**Questions**
1/ Please copy the earnings call transcript word for word, between "And Yves, just" and "of those issues.", inclusive.
2/ In the earnings call transcript, which two businesses are named as weaker because new housebuilding and commercial projects are lagging?
3/ Write the next part of the earnings call transcript, picking up after its final sentence.

I'll keep it brief to 2 questions. First one, could you just comment on the trends that you have seen in maybe October? Should we extrapolate what you have been talking about on the September month into October? That's my first question. And second of all, could you also maybe comment on what is missing today for you to come back to any kind of update on the potential demerger of Wickes? And also, when do you expect to update the market on your dividend policy?
Alan, do you want to tackle the first one? And I'll come on the second one.
Sure. So Yves, on the trends in October. So clearly we're only 3 weeks into October at this stage. And we are seeing more lockdown measures, but when you look by end market and also by each of the reporting segments, the trends that we're seeing so far are following what we saw in Q3.
And Yves, just on your second point, I would refer you back. I won't read through it, but I would refer you back to the position we made clear just 6 weeks ago regarding Wickes and the dividend, 2 topics that obviously remain front of mind for the leadership team and the Board. But as we said there and as Alan just said, as we face into changing conditions on the ground and as we face into what we continue to think will be a long and uncertain winter, then we will make the appropriate statements at the right time regarding both of those issues.
The next question we have comes from Priyal Woolf of Jefferies.
I've just got a few, to keep it brief. So firstly, in terms of merchanting like-for-like, I just wondered if you could split it between what's going on in the general merchants, so TP, versus some of the specialist businesses. I'm just trying to work out if some of those smaller trade-focused businesses are back to growth now as well. And then the second question is you've obviously said there's no appreciable impacts from price inflation. Can you give a little bit more color there or that pockets of price pressure coming through either in terms of more competition or cost inflation as well?
Priyal, Alan. Nick, maybe I'll take those two, yes. So on the breakdown of the merchanting like-for-like, I think it's instructive to look at the end markets rather than any individual business units, and that helps you understand the position overall. So as we put in the statement, the strength we're seeing is more in the RMI side. And new housebuilding and larger construction projects, in particular in commercial, are still lagging. So I think that helps you understand the underlying trends. The general merchant business is heavily indexed towards RMI. Our plumbing & heating business also has a -- significant exposures to the RMI side, so that's helping the trends there. I'd say, on the weaker side, given the new housebuilding and commercial projects lagging, you'll naturally see Keyline and CCF, but it's entirely a reflection at this stage of their end markets. And on your second question, the pricing environment overall at this stage is relatively benign. We'll have to see what impact Brexit may have on currency-related elements, but it's -- at this stage, it's relatively stable. As you'll see, when it comes to underlying materials and commodity inflation, we've seen some increases coming back into the timber markets, but the rest of the environment at this stage overall is relatively benign as a -- from a commodity point of view.

**Source material**
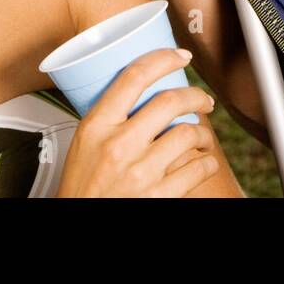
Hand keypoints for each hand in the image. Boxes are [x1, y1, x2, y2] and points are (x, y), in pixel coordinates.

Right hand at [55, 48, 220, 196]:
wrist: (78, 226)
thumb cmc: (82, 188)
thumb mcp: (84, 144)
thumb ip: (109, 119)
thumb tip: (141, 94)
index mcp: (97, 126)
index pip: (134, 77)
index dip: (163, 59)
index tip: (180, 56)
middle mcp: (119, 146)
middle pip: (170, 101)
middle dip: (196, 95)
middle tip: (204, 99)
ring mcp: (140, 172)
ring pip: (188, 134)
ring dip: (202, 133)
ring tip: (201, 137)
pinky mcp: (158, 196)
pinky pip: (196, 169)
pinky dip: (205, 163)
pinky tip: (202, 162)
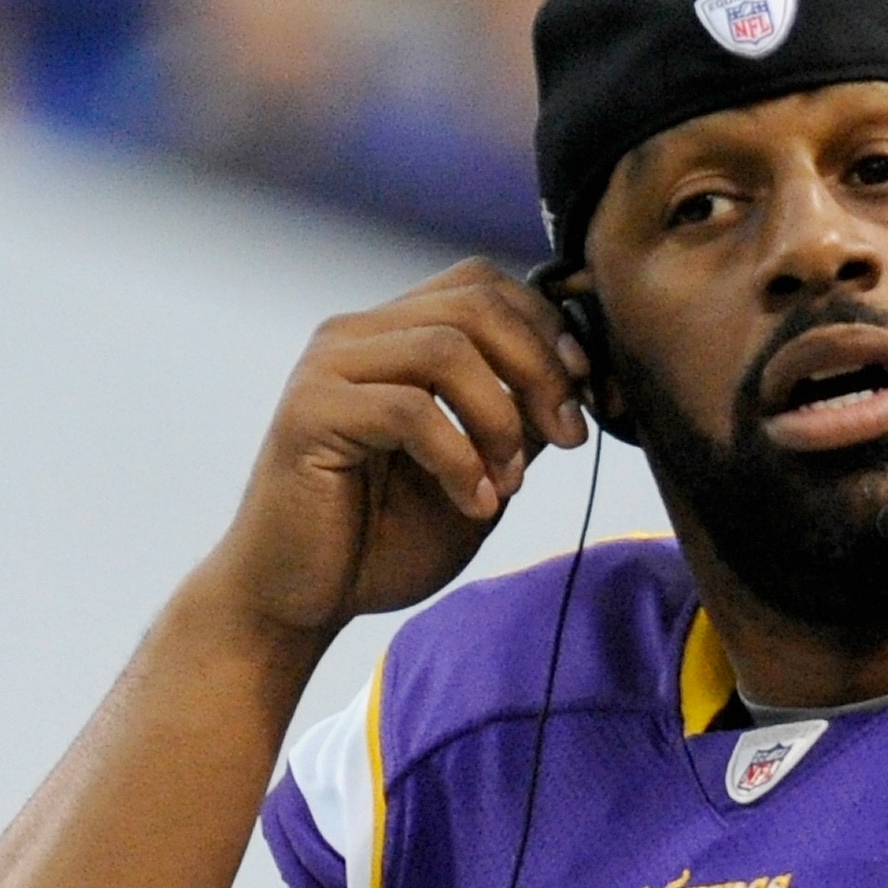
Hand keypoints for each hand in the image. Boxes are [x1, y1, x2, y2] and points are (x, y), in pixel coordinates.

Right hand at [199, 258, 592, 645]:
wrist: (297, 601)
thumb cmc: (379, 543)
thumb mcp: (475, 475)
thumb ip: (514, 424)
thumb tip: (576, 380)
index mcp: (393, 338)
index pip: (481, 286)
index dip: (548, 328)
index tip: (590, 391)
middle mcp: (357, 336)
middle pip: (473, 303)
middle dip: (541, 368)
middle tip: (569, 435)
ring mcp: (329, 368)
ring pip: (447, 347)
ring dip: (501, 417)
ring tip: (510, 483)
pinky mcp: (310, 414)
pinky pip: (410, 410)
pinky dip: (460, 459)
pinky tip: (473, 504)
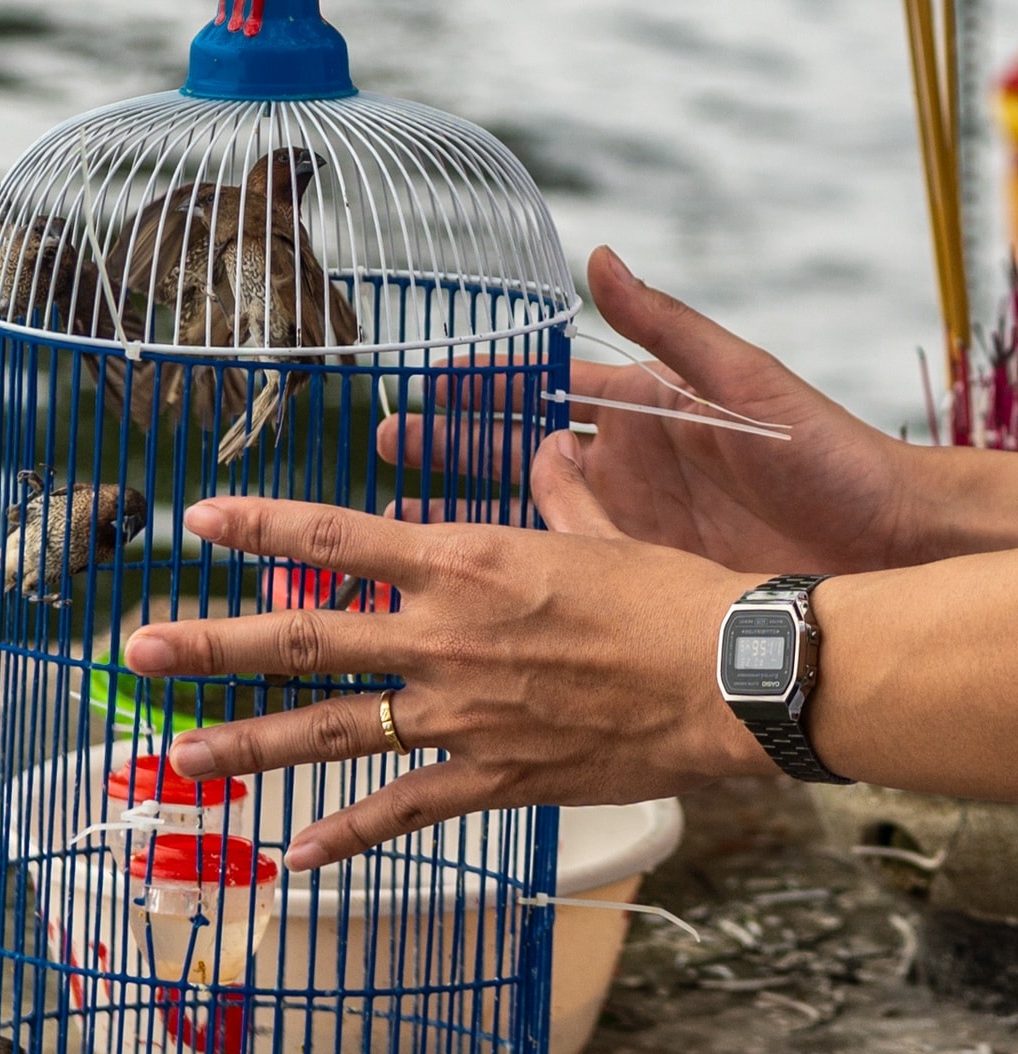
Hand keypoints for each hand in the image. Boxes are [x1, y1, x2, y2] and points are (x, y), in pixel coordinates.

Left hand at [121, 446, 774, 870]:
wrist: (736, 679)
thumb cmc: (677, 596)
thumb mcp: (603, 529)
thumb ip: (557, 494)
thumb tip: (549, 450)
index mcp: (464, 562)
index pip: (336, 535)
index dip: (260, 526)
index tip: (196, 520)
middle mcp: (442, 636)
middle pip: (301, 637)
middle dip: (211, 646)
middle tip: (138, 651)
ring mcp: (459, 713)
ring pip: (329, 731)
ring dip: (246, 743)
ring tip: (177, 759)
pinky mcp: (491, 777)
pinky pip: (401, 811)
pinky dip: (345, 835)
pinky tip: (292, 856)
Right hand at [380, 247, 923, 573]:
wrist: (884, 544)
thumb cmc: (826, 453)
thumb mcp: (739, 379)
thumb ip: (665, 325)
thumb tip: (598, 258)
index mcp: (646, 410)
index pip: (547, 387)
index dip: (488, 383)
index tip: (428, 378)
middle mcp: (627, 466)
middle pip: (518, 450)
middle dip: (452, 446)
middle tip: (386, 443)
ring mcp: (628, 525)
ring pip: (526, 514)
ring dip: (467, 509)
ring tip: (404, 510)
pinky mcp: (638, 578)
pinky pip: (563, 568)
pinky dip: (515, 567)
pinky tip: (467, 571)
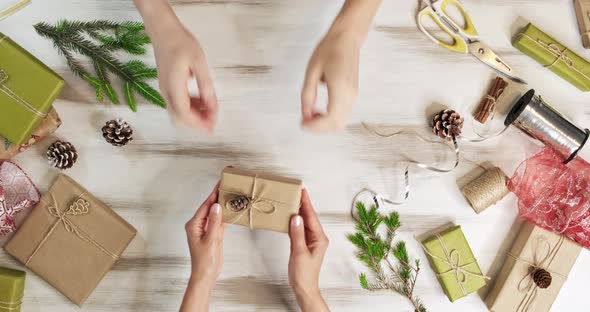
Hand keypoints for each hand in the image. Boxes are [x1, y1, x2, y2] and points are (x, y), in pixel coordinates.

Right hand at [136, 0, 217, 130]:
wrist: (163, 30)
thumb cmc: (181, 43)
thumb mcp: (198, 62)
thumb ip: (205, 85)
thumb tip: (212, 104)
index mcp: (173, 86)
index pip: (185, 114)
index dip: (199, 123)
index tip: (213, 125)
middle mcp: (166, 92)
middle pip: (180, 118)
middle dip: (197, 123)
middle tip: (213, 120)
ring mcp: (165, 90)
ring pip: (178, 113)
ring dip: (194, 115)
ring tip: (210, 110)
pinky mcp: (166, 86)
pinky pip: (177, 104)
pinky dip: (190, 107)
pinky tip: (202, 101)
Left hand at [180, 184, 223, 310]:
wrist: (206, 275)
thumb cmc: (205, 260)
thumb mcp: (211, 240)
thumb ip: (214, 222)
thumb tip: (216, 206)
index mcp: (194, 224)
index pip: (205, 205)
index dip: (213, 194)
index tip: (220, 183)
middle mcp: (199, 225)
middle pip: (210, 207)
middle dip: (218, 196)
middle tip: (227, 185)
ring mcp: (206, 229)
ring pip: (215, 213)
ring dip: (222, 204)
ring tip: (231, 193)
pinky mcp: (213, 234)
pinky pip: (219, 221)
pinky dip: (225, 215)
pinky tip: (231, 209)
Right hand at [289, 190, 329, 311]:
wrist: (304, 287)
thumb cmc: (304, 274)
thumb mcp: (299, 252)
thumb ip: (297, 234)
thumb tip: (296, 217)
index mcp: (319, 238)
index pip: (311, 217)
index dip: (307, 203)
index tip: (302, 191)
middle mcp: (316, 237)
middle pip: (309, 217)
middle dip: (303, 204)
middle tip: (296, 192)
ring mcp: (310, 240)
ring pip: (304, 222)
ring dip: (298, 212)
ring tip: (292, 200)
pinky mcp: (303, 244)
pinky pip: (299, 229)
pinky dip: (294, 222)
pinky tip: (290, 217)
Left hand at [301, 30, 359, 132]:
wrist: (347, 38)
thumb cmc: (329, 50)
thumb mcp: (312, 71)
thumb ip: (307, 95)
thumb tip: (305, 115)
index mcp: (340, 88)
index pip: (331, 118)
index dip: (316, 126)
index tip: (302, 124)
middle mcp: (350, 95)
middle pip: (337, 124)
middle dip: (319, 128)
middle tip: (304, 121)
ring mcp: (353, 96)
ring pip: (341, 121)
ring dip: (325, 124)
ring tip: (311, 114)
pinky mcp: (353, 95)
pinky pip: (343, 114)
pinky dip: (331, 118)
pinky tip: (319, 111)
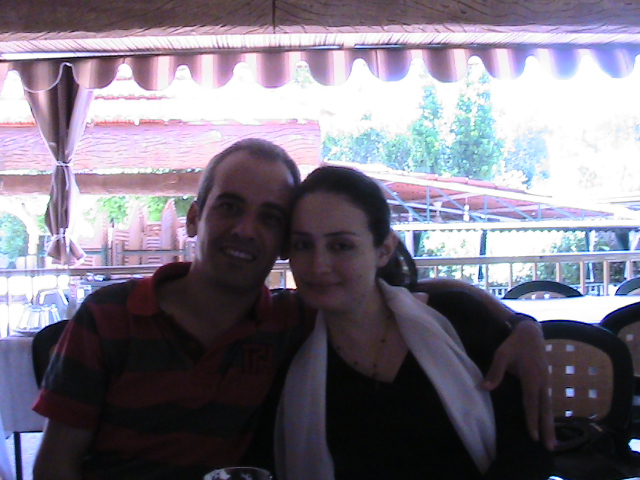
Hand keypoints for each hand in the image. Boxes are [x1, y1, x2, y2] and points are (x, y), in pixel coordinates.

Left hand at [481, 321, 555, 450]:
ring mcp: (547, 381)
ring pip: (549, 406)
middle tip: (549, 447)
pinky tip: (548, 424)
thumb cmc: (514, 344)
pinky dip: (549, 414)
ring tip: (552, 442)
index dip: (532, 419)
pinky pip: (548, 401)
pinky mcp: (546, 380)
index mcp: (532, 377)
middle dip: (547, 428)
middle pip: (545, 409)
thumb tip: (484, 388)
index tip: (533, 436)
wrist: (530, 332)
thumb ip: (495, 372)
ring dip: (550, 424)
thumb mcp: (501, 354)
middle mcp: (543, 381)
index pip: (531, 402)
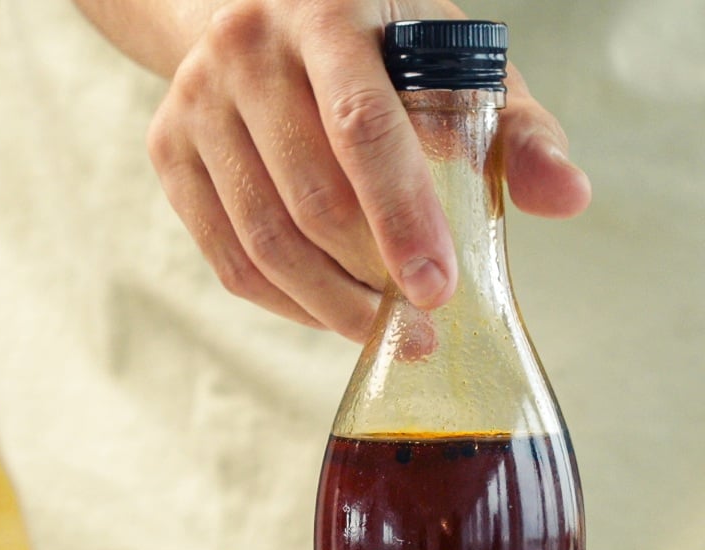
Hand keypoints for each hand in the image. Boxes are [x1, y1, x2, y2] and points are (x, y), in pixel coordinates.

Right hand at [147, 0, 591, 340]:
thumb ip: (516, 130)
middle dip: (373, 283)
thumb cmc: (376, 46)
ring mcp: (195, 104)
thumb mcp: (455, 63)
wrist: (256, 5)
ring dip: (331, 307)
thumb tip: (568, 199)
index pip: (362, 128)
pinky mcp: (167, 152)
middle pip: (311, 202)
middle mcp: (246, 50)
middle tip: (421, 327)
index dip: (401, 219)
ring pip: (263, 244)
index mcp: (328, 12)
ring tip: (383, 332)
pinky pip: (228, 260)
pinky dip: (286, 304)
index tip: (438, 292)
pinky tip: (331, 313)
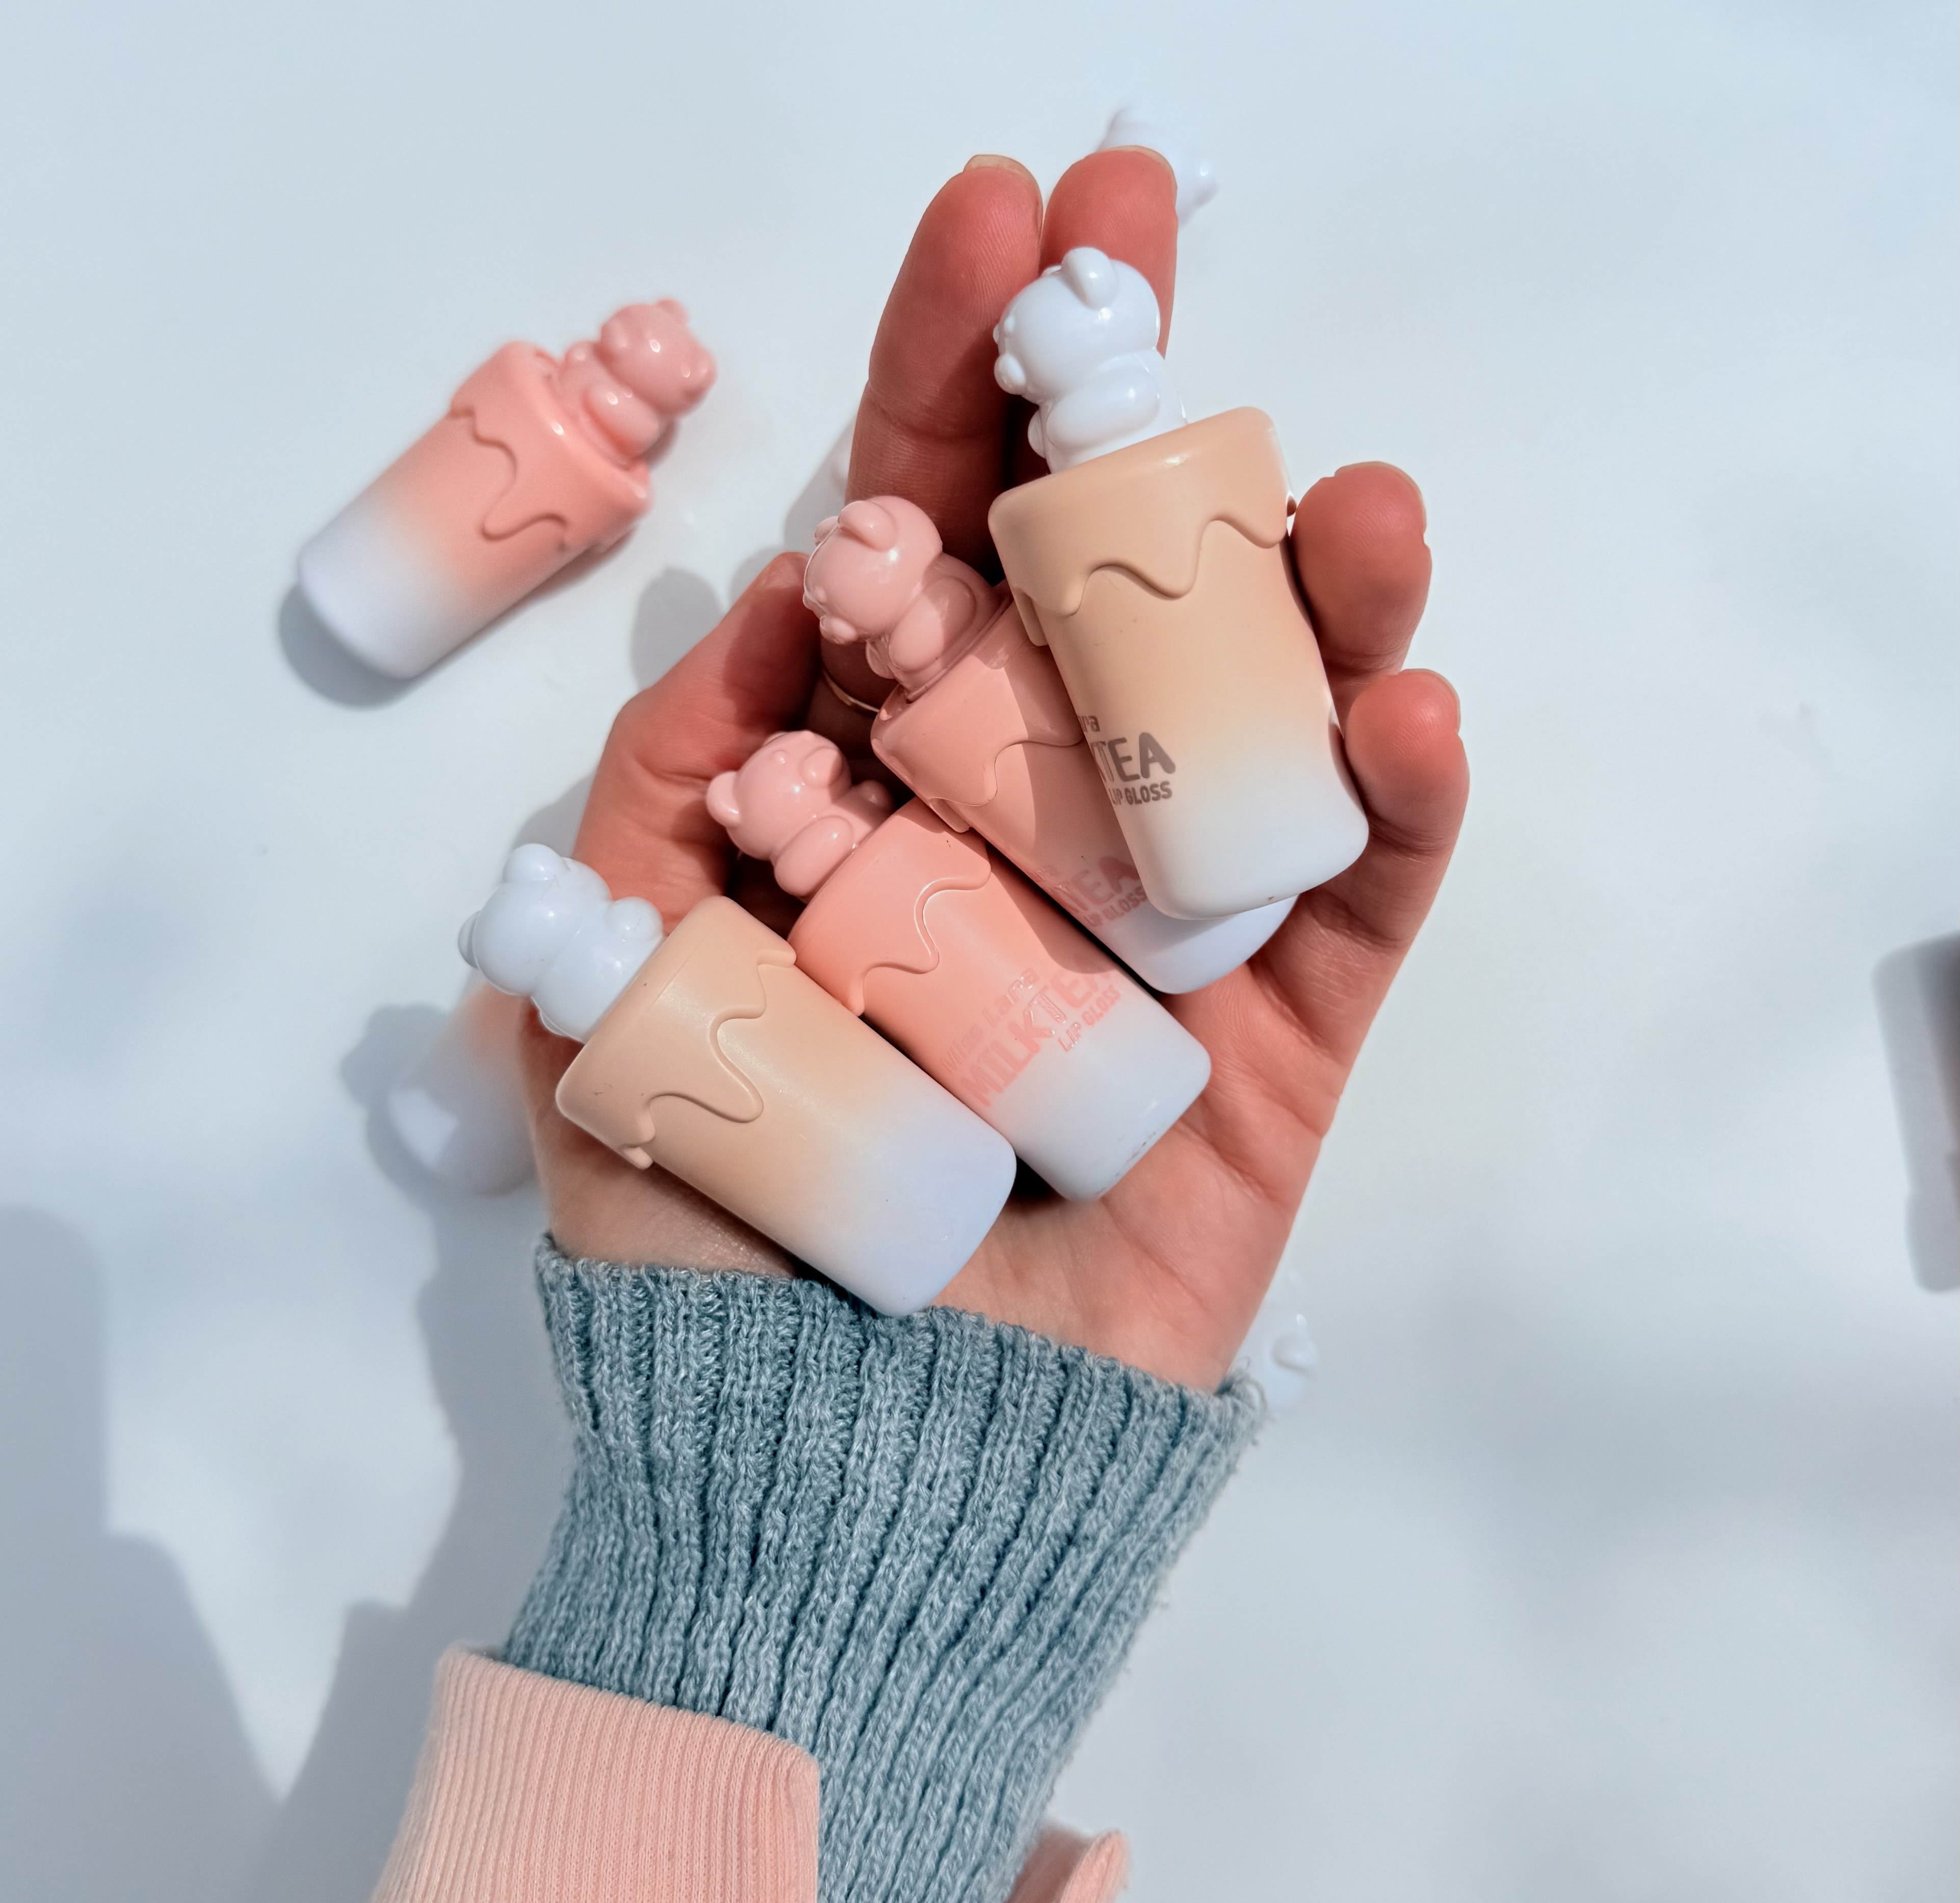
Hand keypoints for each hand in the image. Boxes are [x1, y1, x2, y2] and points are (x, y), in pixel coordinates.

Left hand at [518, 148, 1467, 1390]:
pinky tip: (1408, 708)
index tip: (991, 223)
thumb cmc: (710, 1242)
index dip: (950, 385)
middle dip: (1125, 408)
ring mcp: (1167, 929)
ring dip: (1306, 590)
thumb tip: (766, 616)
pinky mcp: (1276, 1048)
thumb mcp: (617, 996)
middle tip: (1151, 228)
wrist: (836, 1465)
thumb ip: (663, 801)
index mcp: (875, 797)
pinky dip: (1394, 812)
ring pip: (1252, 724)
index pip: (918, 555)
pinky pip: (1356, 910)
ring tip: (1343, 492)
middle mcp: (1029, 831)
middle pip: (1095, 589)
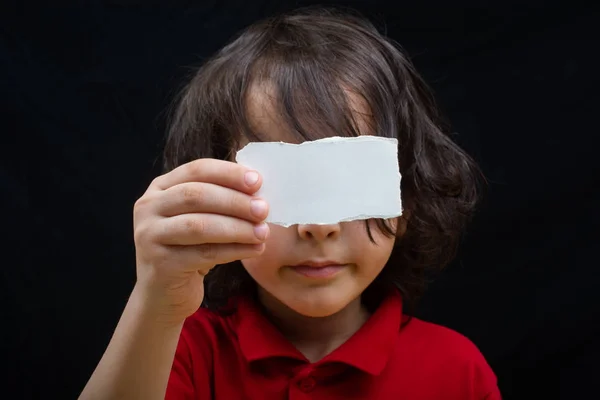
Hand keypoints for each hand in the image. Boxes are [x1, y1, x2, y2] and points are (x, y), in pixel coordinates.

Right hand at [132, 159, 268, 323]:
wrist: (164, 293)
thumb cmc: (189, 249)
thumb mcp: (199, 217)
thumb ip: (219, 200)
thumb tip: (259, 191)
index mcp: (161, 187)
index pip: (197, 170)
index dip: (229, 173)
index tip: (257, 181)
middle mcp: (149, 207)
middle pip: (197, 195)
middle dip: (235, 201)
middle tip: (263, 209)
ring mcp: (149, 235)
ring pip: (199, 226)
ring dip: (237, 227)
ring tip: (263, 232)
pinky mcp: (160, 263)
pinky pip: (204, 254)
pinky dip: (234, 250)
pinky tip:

**Task-by-task answers**
1/
And Yves, just on your second point, I would refer you back. I won't read through it, but I would refer you back to the position we made clear just 6 weeks ago regarding Wickes and the dividend, 2 topics that obviously remain front of mind for the leadership team and the Board. But as we said there and as Alan just said, as we face into changing conditions on the ground and as we face into what we continue to think will be a long and uncertain winter, then we will make the appropriate statements at the right time regarding both of those issues.

2/ Keyline and CCF.

3/
The next question we have from the phone line comes from Aynsley Lammin from Canaccord.
I'll stick to 2 as well actually. Just firstly, I wondered if you could comment on kind of product availability. Given the surge you've seen in some of the areas, are you having any issues kind of meeting demand in any product lines? And has that been a constraint in any way across the businesses? And secondly, just on the net debt guidance you gave at the half year, I assume that hasn't changed, may be a little bit better given the kind of upgrade in group EBIT.
Yes, Aynsley, just on -- if I start with the net debt and then move to availability. At the time of the interims on the 8th of September, I gave a range of plus or minus GBP 50 million around the position that we were seeing at the time. And I think that we're more or less still there on here. And on the -- I think the key message here is that the cash position and liquidity that we see continues to remain strong. Our credit teams are doing a fabulous job collecting from trade debtors, but as the business starts to recover more and in the trade businesses in particular, you will see the trade debtor book increase commensurately. But as I said at the time, I'd expect a lot of that to be funded through increased EBITDA as we go through. From a product availability point of view, we are still seeing impacts. So there are some heavyside materials, but it's more, for example, around plasters. We were still seeing some patchiness on products like that and then also in lightside categories. It's not materially impacting our sales, but we would prefer to have greater depth in stock in some areas of products, particularly in Toolstation and Wickes and then, from a merchanting point of view, in the categories [ like plaster ].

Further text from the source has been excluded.